Here's The Flames answer to the Green Men.


----------



## effox (Apr 21, 2010)

I think it was just me whom suggested it, but lmao!!!!!! NICE! Looks more stylish then a single color IMO.


----------



## `GhostDogg´ (Apr 22, 2010)

I bubba's B's answer to his ava.

Flames fans:



























:lol:


----------



## effox (Apr 21, 2010)

Let's not get too racey here. The idea was for on topic banter, not to step our guidelines.


----------



## `GhostDogg´ (Apr 22, 2010)

All images via Google.
:bigsmile:


----------



## `GhostDogg´ (Apr 22, 2010)

I'm not insinuating anything, I just googled flames.

I'm just picking on bubba, it's all in good fun.
I'm not trying to be serious @ all.

It's called cup envy.


----------



## effox (Apr 21, 2010)

Hopefully this won't be too one sided, I wanted Bubba to be able to express his opinion in here on a factual basis. Feel free to rib the canucks in here too then Bubba.

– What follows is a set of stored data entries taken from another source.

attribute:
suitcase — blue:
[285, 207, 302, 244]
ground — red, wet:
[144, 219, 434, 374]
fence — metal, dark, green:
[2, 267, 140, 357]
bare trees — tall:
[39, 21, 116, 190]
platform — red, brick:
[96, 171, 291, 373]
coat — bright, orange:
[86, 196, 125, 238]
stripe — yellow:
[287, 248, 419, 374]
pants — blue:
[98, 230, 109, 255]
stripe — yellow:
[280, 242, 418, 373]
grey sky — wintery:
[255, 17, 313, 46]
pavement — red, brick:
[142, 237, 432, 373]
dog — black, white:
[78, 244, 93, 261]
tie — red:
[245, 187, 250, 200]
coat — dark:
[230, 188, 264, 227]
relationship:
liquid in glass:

Cheers to all, Happy Friday!


----------



## `GhostDogg´ (Apr 22, 2010)

I edited my last post to make sure everyone knows it's all for fun.

BTW bubba:
I find all your ava extremely entertaining.
:lol:


----------



## josephl (Apr 21, 2010)

Making fun of the flames aside - at least they have one cup


----------



## `GhostDogg´ (Apr 22, 2010)

Lightning 5-2 over Bruins in game 1.
Lets hope they bounce back for bubba's sake.

Damn you Kid Rock!!!


----------



## `GhostDogg´ (Apr 22, 2010)

Whoooooo!!!!
One more for the Nux!!!
& the Bruins even up their series.


----------



## Aaron (Apr 21, 2010)

josephl said:


> Making fun of the flames aside - at least they have one cup


But that means absolutely nothing.

They did nothing this year.


----------



## `GhostDogg´ (Apr 22, 2010)

Aaron said:


> But that means absolutely nothing.
> 
> They did nothing this year.


The last few years actually.


----------